Previous | Next --- Slide 24 of 40
Back to Lecture Thumbnails
Incanam

Since computing the new value of an element at (i,j) requires you to first do the calculation for (i-1,j) and (i,j-1) each element on each round has a dependency on the elements that are above it and/or the left of it. However, this means that all elements on a given diagonal (the blue lines) are independent of each other and can be done in parallel. This gives some parallelization, but overall is not the most effective technique, because you still have to do each diagonal in order, which is still a lot of sequential code.

smcqueen

An interesting note about this algorithm is that the amount of parallelism changes as the computation progresses. Initially, there is very little parallelism, which then increases until we reach halfway through the grid, at which point it once again begins to decrease. As mentioned above, this means that it is not the most effective technique, since we are not always fully taking advantage of all the possible parallelization.

jpaulson

Note that you can run many iterations at once, as long as they are separated by at least one diagonal. So in fact the parallelization you can get here is very good (basically as good as the red-black coloring suggested a few slides later; you can do work on about half the elements at a time).

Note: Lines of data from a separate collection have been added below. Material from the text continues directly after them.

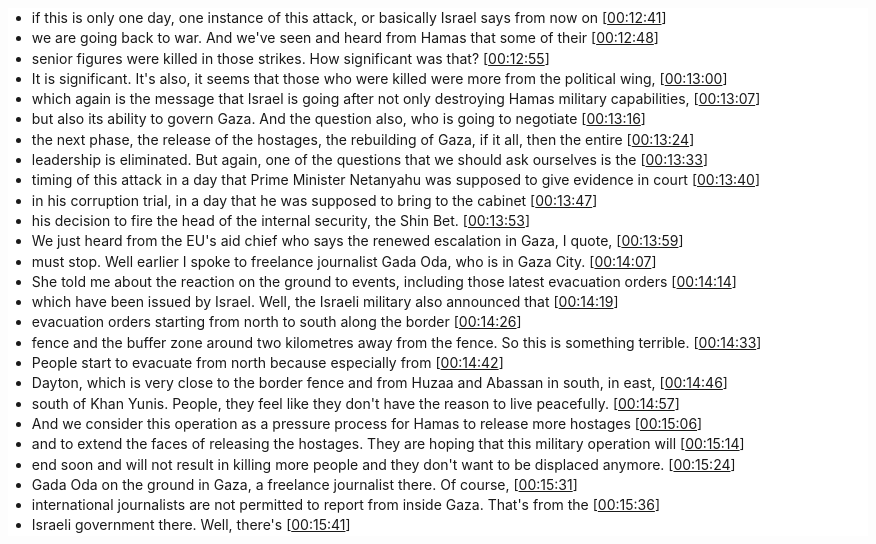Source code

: *  if this is only one day, one instance of this attack, or basically Israel says from now on [[00:12:41](https://www.youtube.com/watch?v=oZUCK5WEH_s&t=761.36s)]
*  we are going back to war. And we've seen and heard from Hamas that some of their [[00:12:48](https://www.youtube.com/watch?v=oZUCK5WEH_s&t=768.5600000000001s)]
*  senior figures were killed in those strikes. How significant was that? [[00:12:55](https://www.youtube.com/watch?v=oZUCK5WEH_s&t=775.2s)]
*  It is significant. It's also, it seems that those who were killed were more from the political wing, [[00:13:00](https://www.youtube.com/watch?v=oZUCK5WEH_s&t=780.72s)]
*  which again is the message that Israel is going after not only destroying Hamas military capabilities, [[00:13:07](https://www.youtube.com/watch?v=oZUCK5WEH_s&t=787.5200000000001s)]
*  but also its ability to govern Gaza. And the question also, who is going to negotiate [[00:13:16](https://www.youtube.com/watch?v=oZUCK5WEH_s&t=796.1600000000001s)]
*  the next phase, the release of the hostages, the rebuilding of Gaza, if it all, then the entire [[00:13:24](https://www.youtube.com/watch?v=oZUCK5WEH_s&t=804.8000000000001s)]
*  leadership is eliminated. But again, one of the questions that we should ask ourselves is the [[00:13:33](https://www.youtube.com/watch?v=oZUCK5WEH_s&t=813.44s)]
*  timing of this attack in a day that Prime Minister Netanyahu was supposed to give evidence in court [[00:13:40](https://www.youtube.com/watch?v=oZUCK5WEH_s&t=820.8000000000001s)]
*  in his corruption trial, in a day that he was supposed to bring to the cabinet [[00:13:47](https://www.youtube.com/watch?v=oZUCK5WEH_s&t=827.9200000000001s)]
*  his decision to fire the head of the internal security, the Shin Bet. [[00:13:53](https://www.youtube.com/watch?v=oZUCK5WEH_s&t=833.76s)]
*  We just heard from the EU's aid chief who says the renewed escalation in Gaza, I quote, [[00:13:59](https://www.youtube.com/watch?v=oZUCK5WEH_s&t=839.6s)]
*  must stop. Well earlier I spoke to freelance journalist Gada Oda, who is in Gaza City. [[00:14:07](https://www.youtube.com/watch?v=oZUCK5WEH_s&t=847.2s)]
*  She told me about the reaction on the ground to events, including those latest evacuation orders [[00:14:14](https://www.youtube.com/watch?v=oZUCK5WEH_s&t=854.16s)]
*  which have been issued by Israel. Well, the Israeli military also announced that [[00:14:19](https://www.youtube.com/watch?v=oZUCK5WEH_s&t=859.92s)]
*  evacuation orders starting from north to south along the border [[00:14:26](https://www.youtube.com/watch?v=oZUCK5WEH_s&t=866.48s)]
*  fence and the buffer zone around two kilometres away from the fence. So this is something terrible. [[00:14:33](https://www.youtube.com/watch?v=oZUCK5WEH_s&t=873.92s)]
*  People start to evacuate from north because especially from [[00:14:42](https://www.youtube.com/watch?v=oZUCK5WEH_s&t=882.16s)]
*  Dayton, which is very close to the border fence and from Huzaa and Abassan in south, in east, [[00:14:46](https://www.youtube.com/watch?v=oZUCK5WEH_s&t=886.7199999999999s)]
*  south of Khan Yunis. People, they feel like they don't have the reason to live peacefully. [[00:14:57](https://www.youtube.com/watch?v=oZUCK5WEH_s&t=897.8399999999999s)]
*  And we consider this operation as a pressure process for Hamas to release more hostages [[00:15:06](https://www.youtube.com/watch?v=oZUCK5WEH_s&t=906.56s)]
*  and to extend the faces of releasing the hostages. They are hoping that this military operation will [[00:15:14](https://www.youtube.com/watch?v=oZUCK5WEH_s&t=914.9599999999999s)]
*  end soon and will not result in killing more people and they don't want to be displaced anymore. [[00:15:24](https://www.youtube.com/watch?v=oZUCK5WEH_s&t=924.2399999999999s)]
*  Gada Oda on the ground in Gaza, a freelance journalist there. Of course, [[00:15:31](https://www.youtube.com/watch?v=oZUCK5WEH_s&t=931.5999999999999s)]
*  international journalists are not permitted to report from inside Gaza. That's from the [[00:15:36](https://www.youtube.com/watch?v=oZUCK5WEH_s&t=936.24s)]
*  Israeli government there. Well, there's [[00:15:41](https://www.youtube.com/watch?v=oZUCK5WEH_s&t=941.52s)]
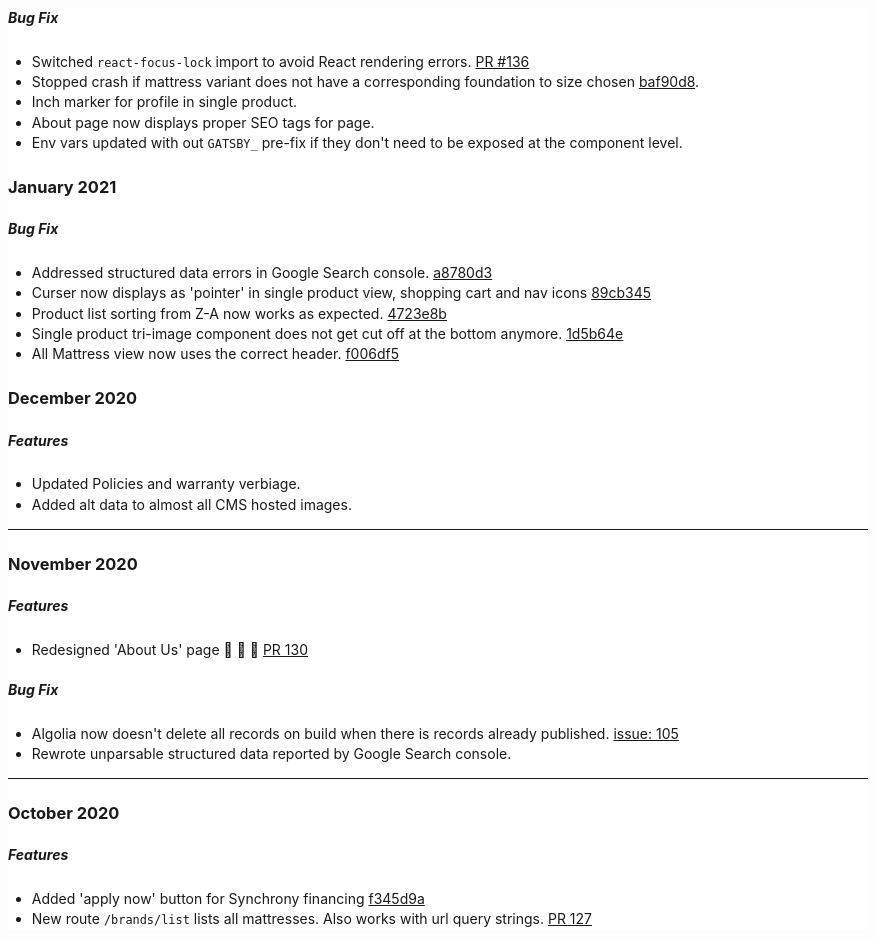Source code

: ##### Bug Fix

- Switched `react-focus-lock` import to avoid React rendering errors. [PR #136](https://github.com/wildpow/new-esc-gatsby/pull/136)
- Stopped crash if mattress variant does not have a corresponding foundation to size chosen [baf90d8]().
- Inch marker for profile in single product.
- About page now displays proper SEO tags for page.
- Env vars updated with out `GATSBY_` pre-fix if they don't need to be exposed at the component level.

### January 2021

##### Bug Fix

- Addressed structured data errors in Google Search console. [a8780d3](https://github.com/wildpow/esc/commit/a8780d34b91383d589aebfa2ba955cadd22ed489)
- Curser now displays as 'pointer' in single product view, shopping cart and nav icons [89cb345](https://github.com/wildpow/esc/commit/89cb34568f90e00e0b1ab52e456fb87f2e8c81c4)
- Product list sorting from Z-A now works as expected. [4723e8b](https://github.com/wildpow/esc/commit/4723e8b80342fadc2b179adb7026a234d1d3fa16)
- Single product tri-image component does not get cut off at the bottom anymore. [1d5b64e](https://github.com/wildpow/esc/commit/1d5b64e2b36cfd53707b31caf11c0a62a95e35dc)
- All Mattress view now uses the correct header. [f006df5](https://github.com/wildpow/esc/commit/f006df5efc481dc51359caec74d85bf07da4a0c1)

### December 2020

##### Features

- Updated Policies and warranty verbiage.
- Added alt data to almost all CMS hosted images.

---

### November 2020

##### Features

- Redesigned 'About Us' page 🎉 🎉 🎉 [PR 130](https://github.com/wildpow/new-esc-gatsby/pull/130)

##### Bug Fix

- Algolia now doesn't delete all records on build when there is records already published. [issue: 105](https://github.com/algolia/gatsby-plugin-algolia/issues/105)
- Rewrote unparsable structured data reported by Google Search console.

---

### October 2020

##### Features

- Added 'apply now' button for Synchrony financing [f345d9a](https://github.com/wildpow/new-esc-gatsby/commit/f345d9a54df1a146cbf1f4653a2f9c9b8af4d593)
- New route `/brands/list` lists all mattresses. Also works with url query strings. [PR 127](https://github.com/wildpow/new-esc-gatsby/pull/127)
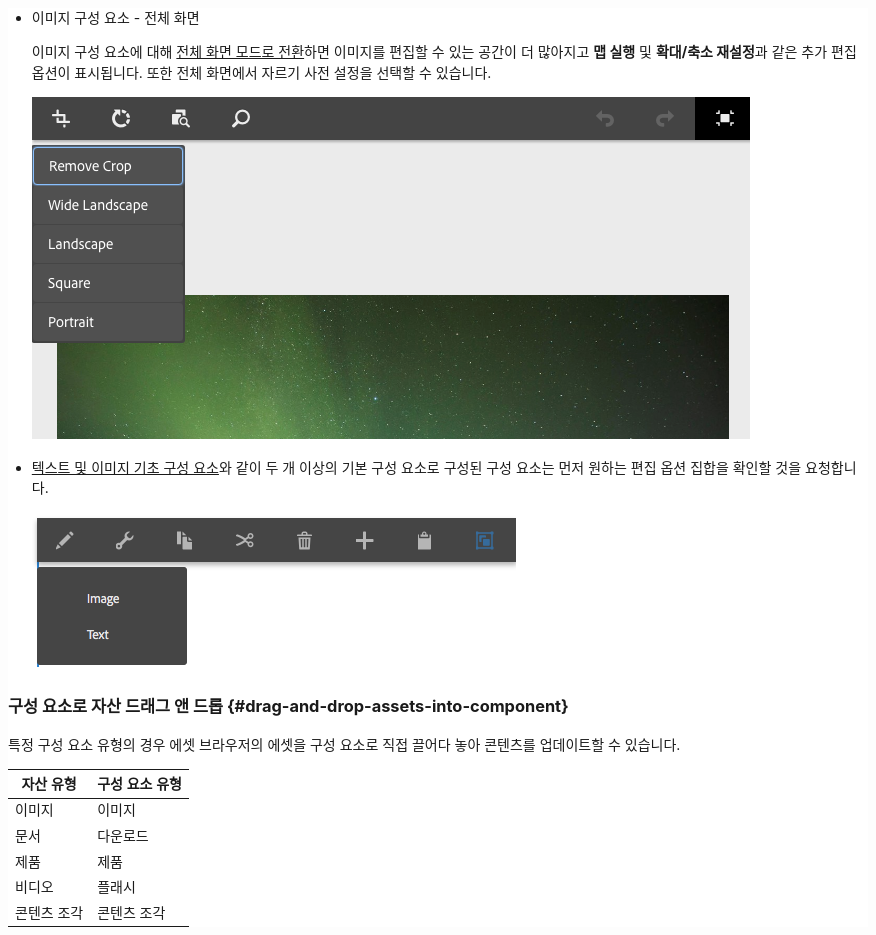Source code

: * 이미지 구성 요소 - 전체 화면

  이미지 구성 요소에 대해 [전체 화면 모드로 전환](/help/sites-authoring/editing-content.md#edit-content-full-screen-mode)하면 이미지를 편집할 수 있는 공간이 더 많아지고 **맵 실행** 및 **확대/축소 재설정**&#x200B;과 같은 추가 편집 옵션이 표시됩니다. 또한 전체 화면에서 자르기 사전 설정을 선택할 수 있습니다.

  ![이미지 구성 요소 전체 화면](assets/screen_shot_2018-03-22at120529.png)

* [텍스트 및 이미지 기초 구성 요소](/help/sites-authoring/default-components-foundation.md#text-image)와 같이 두 개 이상의 기본 구성 요소로 구성된 구성 요소는 먼저 원하는 편집 옵션 집합을 확인할 것을 요청합니다.

  ![구성 요소 편집 옵션](assets/chlimage_1-123.png)

### 구성 요소로 자산 드래그 앤 드롭 {#drag-and-drop-assets-into-component}

특정 구성 요소 유형의 경우 에셋 브라우저의 에셋을 구성 요소로 직접 끌어다 놓아 콘텐츠를 업데이트할 수 있습니다.

| **자산 유형** | **구성 요소 유형** |
|---|---|
| 이미지 | 이미지 |
| 문서 | 다운로드 |
| 제품 | 제품 |
| 비디오 | 플래시 |
| 콘텐츠 조각 | 콘텐츠 조각 |
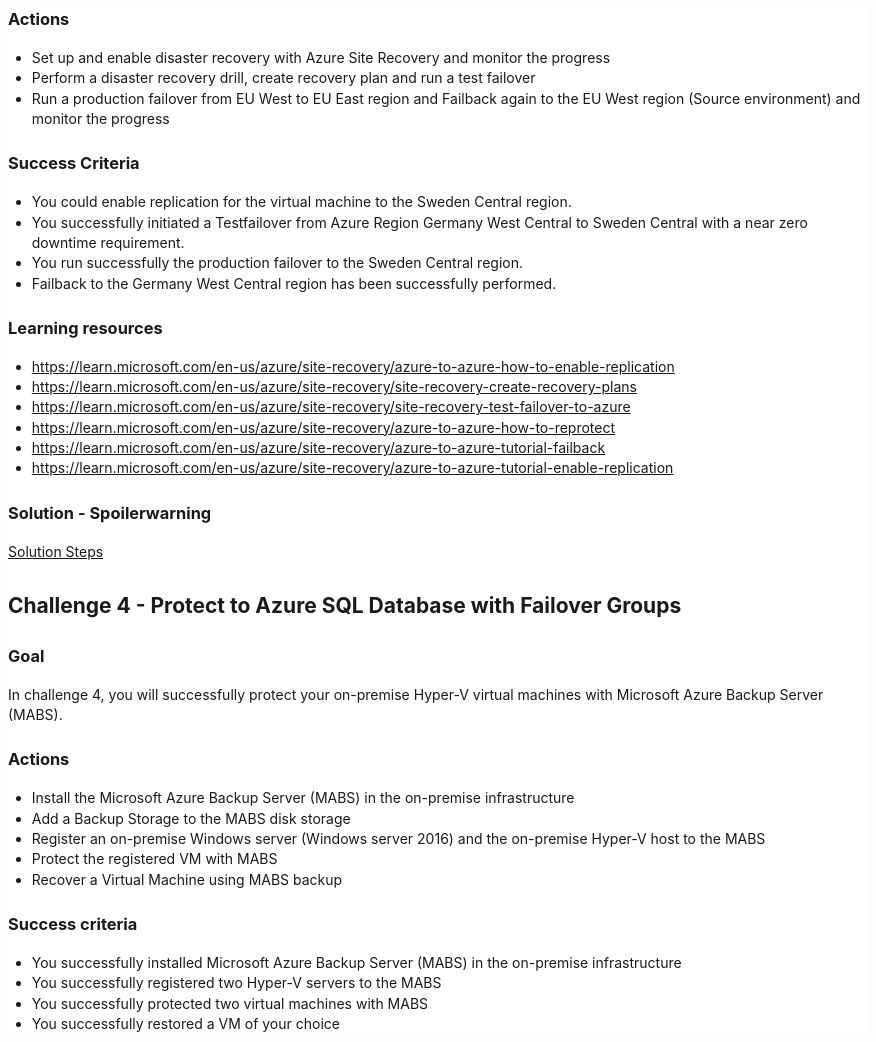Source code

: ### Actions

* Set up and enable disaster recovery with Azure Site Recovery and monitor the progress
* Perform a disaster recovery drill, create recovery plan and run a test failover 
* Run a production failover from EU West to EU East region and Failback again to the EU West region (Source environment) and monitor the progress

### Success Criteria

* You could enable replication for the virtual machine to the Sweden Central region.
* You successfully initiated a Testfailover from Azure Region Germany West Central to Sweden Central with a near zero downtime requirement.
* You run successfully the production failover to the Sweden Central region.
* Failback to the Germany West Central region has been successfully performed. 

### Learning resources

* https://learn.microsoft.com/en-us/azure/site-recovery/azure-to-azure-how-to-enable-replication
* https://learn.microsoft.com/en-us/azure/site-recovery/site-recovery-create-recovery-plans
* https://learn.microsoft.com/en-us/azure/site-recovery/site-recovery-test-failover-to-azure
* https://learn.microsoft.com/en-us/azure/site-recovery/azure-to-azure-how-to-reprotect
* https://learn.microsoft.com/en-us/azure/site-recovery/azure-to-azure-tutorial-failback
* https://learn.microsoft.com/en-us/azure/site-recovery/azure-to-azure-tutorial-enable-replication

### Solution - Spoilerwarning

[Solution Steps](./walkthrough/challenge-3/solution.md)

## Challenge 4 - Protect to Azure SQL Database with Failover Groups

### Goal

In challenge 4, you will successfully protect your on-premise Hyper-V virtual machines with Microsoft Azure Backup Server (MABS).

### Actions

* Install the Microsoft Azure Backup Server (MABS) in the on-premise infrastructure
* Add a Backup Storage to the MABS disk storage
* Register an on-premise Windows server (Windows server 2016) and the on-premise Hyper-V host to the MABS
* Protect the registered VM with MABS
* Recover a Virtual Machine using MABS backup

### Success criteria

* You successfully installed Microsoft Azure Backup Server (MABS) in the on-premise infrastructure
* You successfully registered two Hyper-V servers to the MABS
* You successfully protected two virtual machines with MABS
* You successfully restored a VM of your choice
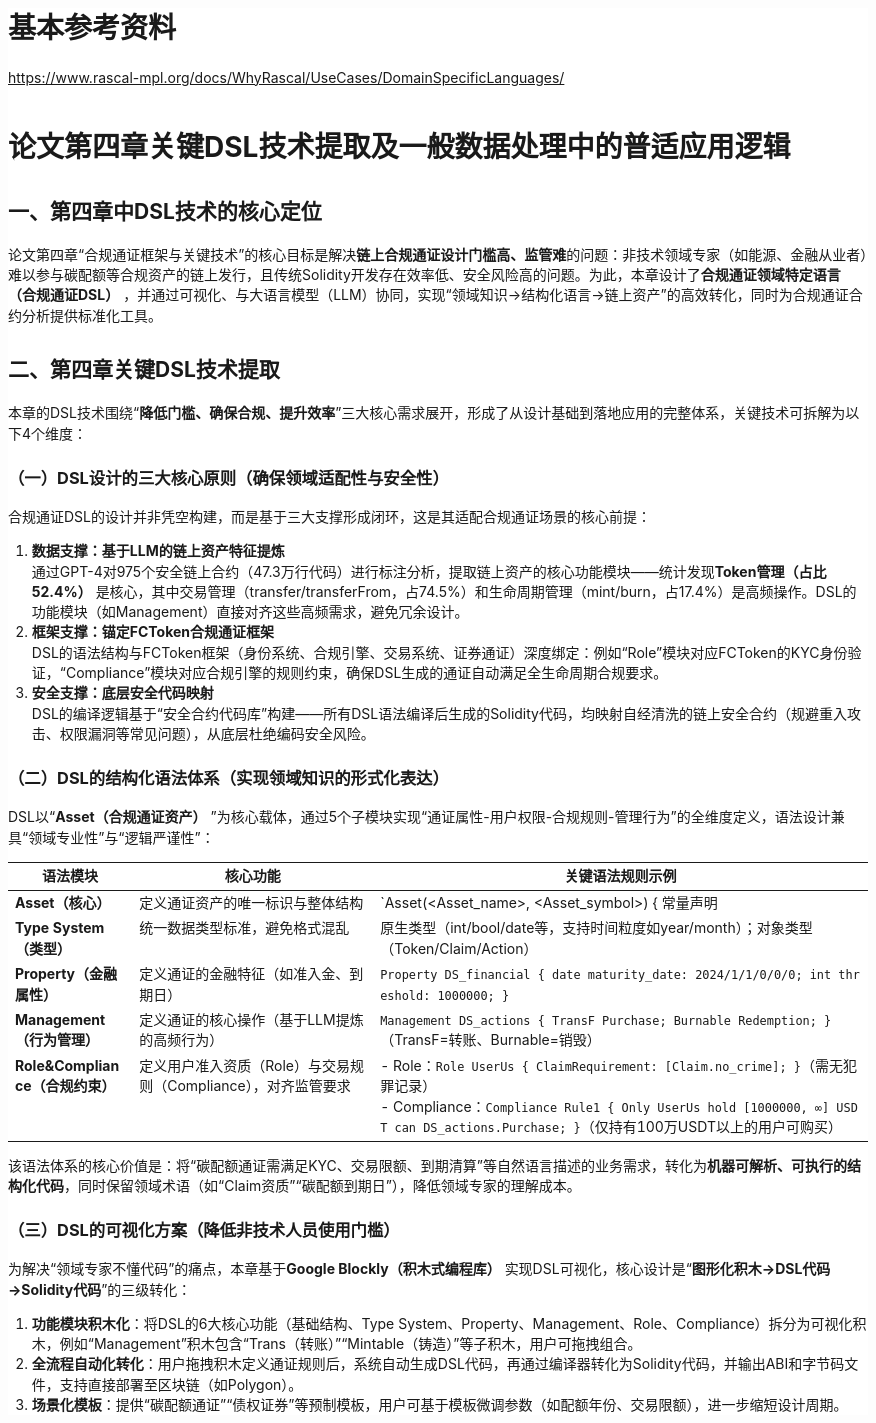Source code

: # 基本参考资料
https://www.rascal-mpl.org/docs/WhyRascal/UseCases/DomainSpecificLanguages/



# 论文第四章关键DSL技术提取及一般数据处理中的普适应用逻辑
## 一、第四章中DSL技术的核心定位
论文第四章“合规通证框架与关键技术”的核心目标是解决**链上合规通证设计门槛高、监管难**的问题：非技术领域专家（如能源、金融从业者）难以参与碳配额等合规资产的链上发行，且传统Solidity开发存在效率低、安全风险高的问题。为此，本章设计了**合规通证领域特定语言（合规通证DSL）** ，并通过可视化、与大语言模型（LLM）协同，实现“领域知识→结构化语言→链上资产”的高效转化，同时为合规通证合约分析提供标准化工具。


## 二、第四章关键DSL技术提取
本章的DSL技术围绕“**降低门槛、确保合规、提升效率**”三大核心需求展开，形成了从设计基础到落地应用的完整体系，关键技术可拆解为以下4个维度：

### （一）DSL设计的三大核心原则（确保领域适配性与安全性）
合规通证DSL的设计并非凭空构建，而是基于三大支撑形成闭环，这是其适配合规通证场景的核心前提：
1. **数据支撑：基于LLM的链上资产特征提炼**  
   通过GPT-4对975个安全链上合约（47.3万行代码）进行标注分析，提取链上资产的核心功能模块——统计发现**Token管理（占比52.4%）** 是核心，其中交易管理（transfer/transferFrom，占74.5%）和生命周期管理（mint/burn，占17.4%）是高频操作。DSL的功能模块（如Management）直接对齐这些高频需求，避免冗余设计。
2. **框架支撑：锚定FCToken合规通证框架**  
   DSL的语法结构与FCToken框架（身份系统、合规引擎、交易系统、证券通证）深度绑定：例如“Role”模块对应FCToken的KYC身份验证，“Compliance”模块对应合规引擎的规则约束，确保DSL生成的通证自动满足全生命周期合规要求。
3. **安全支撑：底层安全代码映射**  
   DSL的编译逻辑基于“安全合约代码库”构建——所有DSL语法编译后生成的Solidity代码，均映射自经清洗的链上安全合约（规避重入攻击、权限漏洞等常见问题），从底层杜绝编码安全风险。


### （二）DSL的结构化语法体系（实现领域知识的形式化表达）
DSL以“**Asset（合规通证资产）** ”为核心载体，通过5个子模块实现“通证属性-用户权限-合规规则-管理行为”的全维度定义，语法设计兼具“领域专业性”与“逻辑严谨性”：

| 语法模块       | 核心功能                                                                 | 关键语法规则示例                                                                 |
|----------------|--------------------------------------------------------------------------|----------------------------------------------------------------------------------|
| **Asset（核心）** | 定义通证资产的唯一标识与整体结构                                         | `Asset(<Asset_name>, <Asset_symbol>) { 常量声明 | 属性声明 | 角色声明 | 合规声明 | 管理声明 }` |
| **Type System（类型）** | 统一数据类型标准，避免格式混乱                                           | 原生类型（int/bool/date等，支持时间粒度如year/month）；对象类型（Token/Claim/Action） |
| **Property（金融属性）** | 定义通证的金融特征（如准入金、到期日）                                   | `Property DS_financial { date maturity_date: 2024/1/1/0/0/0; int threshold: 1000000; }` |
| **Management（行为管理）** | 定义通证的核心操作（基于LLM提炼的高频行为）                               | `Management DS_actions { TransF Purchase; Burnable Redemption; }`（TransF=转账、Burnable=销毁） |
| **Role&Compliance（合规约束）** | 定义用户准入资质（Role）与交易规则（Compliance），对齐监管要求           | - Role：`Role UserUs { ClaimRequirement: [Claim.no_crime]; }`（需无犯罪记录）<br>- Compliance：`Compliance Rule1 { Only UserUs hold [1000000, ∞] USDT can DS_actions.Purchase; }`（仅持有100万USDT以上的用户可购买） |

该语法体系的核心价值是：将“碳配额通证需满足KYC、交易限额、到期清算”等自然语言描述的业务需求，转化为**机器可解析、可执行的结构化代码**，同时保留领域术语（如“Claim资质”“碳配额到期日”），降低领域专家的理解成本。


### （三）DSL的可视化方案（降低非技术人员使用门槛）
为解决“领域专家不懂代码”的痛点，本章基于**Google Blockly（积木式编程库）** 实现DSL可视化，核心设计是“**图形化积木→DSL代码→Solidity代码**”的三级转化：
1. **功能模块积木化**：将DSL的6大核心功能（基础结构、Type System、Property、Management、Role、Compliance）拆分为可视化积木，例如“Management”积木包含“Trans（转账）”“Mintable（铸造）”等子积木，用户可拖拽组合。
2. **全流程自动化转化**：用户拖拽积木定义通证规则后，系统自动生成DSL代码，再通过编译器转化为Solidity代码，并输出ABI和字节码文件，支持直接部署至区块链（如Polygon）。
3. **场景化模板**：提供“碳配额通证”“债权证券”等预制模板，用户可基于模板微调参数（如配额年份、交易限额），进一步缩短设计周期。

To elaborate: the last diagonal can compute iteration 1 at the same time the third-to-last diagonal computes iteration 2 at the same time the fifth-to-last diagonal computes iteration 3...

briandecost

@jpaulson -- that's actually a really cool idea, to set your program up to run iterations in waves, but it's probably not the best design choice for this geometry. It's certainly takes advantage of more parallelism, but it doesn't really address the drawbacks of the diagonal method -- nontrivial to code, not much parallelism early on (and at the end) for two reasons now, and you still have lots of synchronization.

bourne

@briandecost If you had a small difference required to stop (difference between one iteration and the next) you could probably just stop in the middle of several iterations- leaving each diagonal on a different iteration. While this would not be the same as the sequential if the error is small enough running the end iterations to completion would result in only a negligible change.

kuity

Note that this algorithm runs in O($n$) time and the previous algorithm runs in O($n^2$) time. That means that if both algorithms were optimized, as $n$ increases, the running time for the first algorithm increases exponentially.

jpaulson

@kuity: Huh? Are you assuming you actually have $n$ cores to run on?

kuity

@jpaulson Oh yeah, I was indeed assuming that. I was more thinking about it in terms of the span of the algorithm rather than the actual specs of the machine, though (so assuming no hardware limitations).

pd43

Wouldn't jpaulson's method of parallelism across iterations theoretically be one of the best ways to parallelize this algorithm? It allows there to be n processors doing useful work at all times. The only drawback I see is the need for synchronization after every calculation, every iteration needs to move to the next calculation at the same time.